The Austrian national grew up in Vienna and was a teenager when World War II ended.
He was fascinated with physics from an early age, but decided to pursue a career in medicine instead, taking his family’s advice.
“When I was a medical student in the early ‘50s, I used to sneak into the physical institute, which was very close by the medical school,” he said, “and listen to some talks there because I was so interested in quantum physics, particularly quantum physics, the new stuff at that time.”
Steiner is fascinated by the “precision” involved in physics, he says, which sees the same laws applied to both tiny subatomic areas and the vast expanses of space.
“I was always amazed that the laws that go for the quantum area, where you talk about distances of femtometers” — or quadrillionths of a meter — also apply to astronomy, with measures of light years, he said.
“Yet the physical laws exactly were the same, holding for the two extremes,” he added, “and that precision really always fascinated me.
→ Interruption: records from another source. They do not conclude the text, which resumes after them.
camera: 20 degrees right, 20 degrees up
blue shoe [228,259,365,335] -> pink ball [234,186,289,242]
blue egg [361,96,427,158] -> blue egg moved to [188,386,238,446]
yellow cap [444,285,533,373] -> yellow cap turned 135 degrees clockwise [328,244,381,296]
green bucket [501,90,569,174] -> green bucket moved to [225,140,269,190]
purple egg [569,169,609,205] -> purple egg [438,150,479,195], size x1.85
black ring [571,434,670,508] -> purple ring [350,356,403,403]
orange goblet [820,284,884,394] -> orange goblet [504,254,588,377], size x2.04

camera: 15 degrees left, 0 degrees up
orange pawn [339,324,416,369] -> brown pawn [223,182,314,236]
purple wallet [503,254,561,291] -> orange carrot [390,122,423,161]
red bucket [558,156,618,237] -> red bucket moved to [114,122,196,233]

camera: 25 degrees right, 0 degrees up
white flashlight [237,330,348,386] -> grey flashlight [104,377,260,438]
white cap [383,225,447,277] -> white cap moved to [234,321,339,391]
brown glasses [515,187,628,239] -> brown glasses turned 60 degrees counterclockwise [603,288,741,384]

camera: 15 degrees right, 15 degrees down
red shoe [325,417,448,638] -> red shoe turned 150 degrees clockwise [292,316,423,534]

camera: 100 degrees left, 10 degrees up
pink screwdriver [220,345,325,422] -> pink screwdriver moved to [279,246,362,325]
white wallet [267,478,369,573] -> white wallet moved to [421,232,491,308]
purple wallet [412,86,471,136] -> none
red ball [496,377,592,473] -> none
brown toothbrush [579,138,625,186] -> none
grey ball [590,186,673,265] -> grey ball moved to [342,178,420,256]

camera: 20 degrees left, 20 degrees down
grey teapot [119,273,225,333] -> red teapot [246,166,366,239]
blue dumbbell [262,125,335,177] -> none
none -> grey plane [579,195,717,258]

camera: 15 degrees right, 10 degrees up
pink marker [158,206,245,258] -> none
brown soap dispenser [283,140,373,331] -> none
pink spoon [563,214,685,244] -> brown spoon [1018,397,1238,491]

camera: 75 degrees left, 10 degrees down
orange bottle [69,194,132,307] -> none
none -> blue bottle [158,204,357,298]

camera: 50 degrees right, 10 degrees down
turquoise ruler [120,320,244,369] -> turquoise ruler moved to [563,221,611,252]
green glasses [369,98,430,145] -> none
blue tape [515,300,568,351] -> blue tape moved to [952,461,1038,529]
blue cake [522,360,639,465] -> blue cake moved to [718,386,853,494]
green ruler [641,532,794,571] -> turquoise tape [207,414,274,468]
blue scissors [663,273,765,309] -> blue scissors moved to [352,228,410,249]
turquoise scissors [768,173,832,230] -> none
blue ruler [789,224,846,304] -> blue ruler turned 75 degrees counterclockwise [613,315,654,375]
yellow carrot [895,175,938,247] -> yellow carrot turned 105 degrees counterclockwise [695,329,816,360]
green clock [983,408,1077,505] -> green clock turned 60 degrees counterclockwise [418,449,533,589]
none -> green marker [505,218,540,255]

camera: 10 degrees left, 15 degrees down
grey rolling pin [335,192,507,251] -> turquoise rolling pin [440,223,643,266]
And of course, I always liked mathematics, which is sort of the language of physics.”
He says he is happy to have spent a career in medicine, although “in medicine, there are too many variables and, you know, too much imprecision,” he said.
He offered some advice to young people: “All the young people, if they have a dream, follow that dream. Don’t give up on it.” If the dream does not work out, he said, they can go into something else.
“But first, follow your dream.”
“I would like to continue with it as long as my mind says OK, I’m going to do some studies with theoretical physics,” he said. “I don’t need a lab. I just need a computer, and I need paper and pencil.”